Another MDG is to promote gender equality and empower women, which the authors argue will be achieved by family planning. It is hard to see how targeting women in foreign-funded fertility control programs in any way empowers them. Instead, it rather treats them as breeding machines to be disabled.
We at PRI have carried out surveys in several African countries which show that while women desire many forms of health care, reproductive health care is not one of them. If you really want to empower women, health-wise, help them to meet their personal and familial health needs by providing antibiotics, vitamin supplements, malaria tablets, etc.
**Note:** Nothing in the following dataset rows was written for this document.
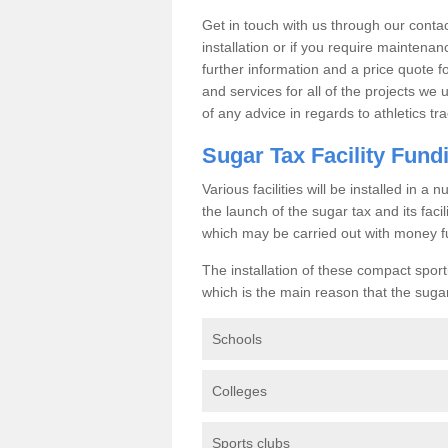
Get in touch with us through our contac
installation or if you require maintenan
further information and a price quote f
and services for all of the projects we 
of any advice in regards to athletics tra
Sugar Tax Facility Fund
Various facilities will be installed in 
the launch of the sugar tax and its fac
which may be carried out with money f
The installation of these compact sporti
which is the main reason that the sugar t
Schools
Colleges
Sports clubs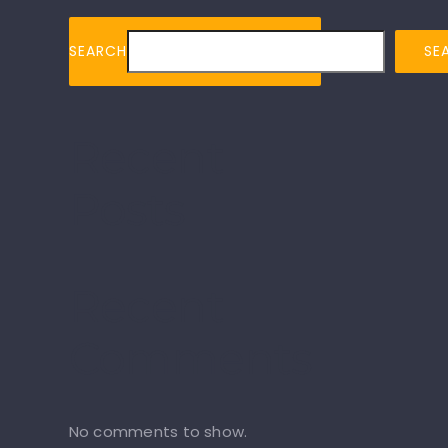
SEARCH
SE
Recent
Posts
Recent
Comments
No comments to show.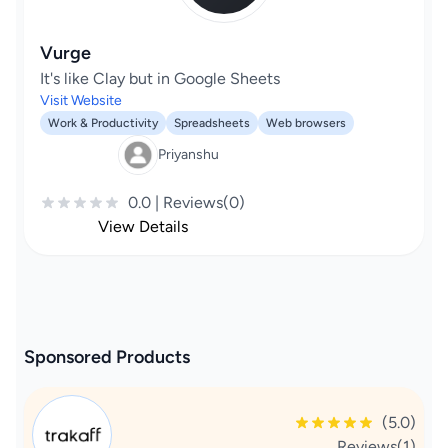
Vurge
It's like Clay but in Google Sheets
Visit Website
Work & Productivity
Spreadsheets
Web browsers
Priyanshu
0.0 | Reviews(0)
View Details
Sponsored Products
(5.0)
Reviews(1)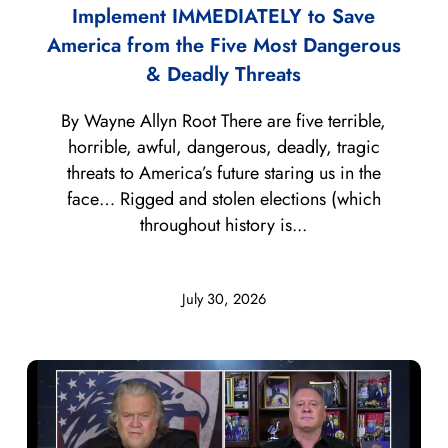
Implement IMMEDIATELY to Save
America from the Five Most Dangerous
& Deadly Threats
By Wayne Allyn Root There are five terrible,
horrible, awful, dangerous, deadly, tragic
threats to America’s future staring us in the
face… Rigged and stolen elections (which
throughout history is...
July 30, 2026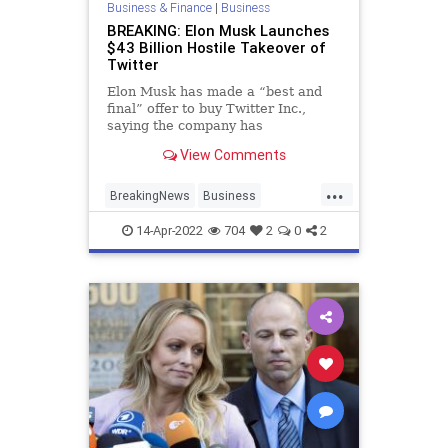
Business & Finance
|
Business
BREAKING: Elon Musk Launches
$43 Billion Hostile Takeover of
Twitter
Elon Musk has made a “best and
final” offer to buy Twitter Inc.,
saying the company has
extraordinary potential and he will
View Comments
unlock it.
...
BreakingNews
Business
ElonMusk
Tech
Twitter
14-Apr-2022
704
2
0
2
No one would dispute the importance of reducing child mortality, another MDG goal. It is also one that is, through the provision of primary health care and reasonable nutrition, eminently achievable. Instead the authors take us down the convoluted and indirect path of reducing child mortality . . . by spacing births.
Now it may be true that an estimated one million infant deaths a year could be prevented if all births were spaced a minimum of 2 years apart, but it is disingenuous for the authors to claim that this is either their primary motivation or the most efficient means to this end.
Their real goal, quite obviously, is to eliminate the ten million or so babies each year who are born within 24 months of a sibling. Reducing the infant mortality rate is merely a convenient cover story for their real end. This is, as the article admits, further reductions in fertility rates.
As far as improving maternal health, the next MDG goal they mention, the same objection applies. They claim that family planning saves lives by reducing unintended pregnancies and unsafe abortions, but this is just a side effect of their real goal, which is to reduce the number of children born.
As everyone by now knows, if you want to reduce maternal mortality, you address the problem of unattended births. If you do so, you will save not just the 150,000 lives claimed by the authors, but easily 10 times that number.
The report concludes with a breathless plea that echoes back to the original, discredited, population bomb thesis: If population growth is not slowedin the few remaining countries where it is still a problem–then hundreds of millions of families will suffer from poverty, hunger, inadequate education, and lack of employment opportunities.
Better, the authors imply, if they had never been born.
i Martha Campbell, John Cleland, Alex Ezeh, Ndola Prata, Return of the Population Growth Factor, Science 315 (16 March 2007): 1501-2.
ii Steven W. Mosher, Population Control: Real Costs and Illusory Benefits (New Brunswick: Transaction Press, 2008), especially Chapter 5.
iii Steven W. Mosher, "’Reproductive Health Care,’ the ‘Demographic Imperative,’ and the Real Health Needs of Women in the Developing World (Part One)," Linacre Quarterly Vol. 76, No. 1 (February 2009), 38-42.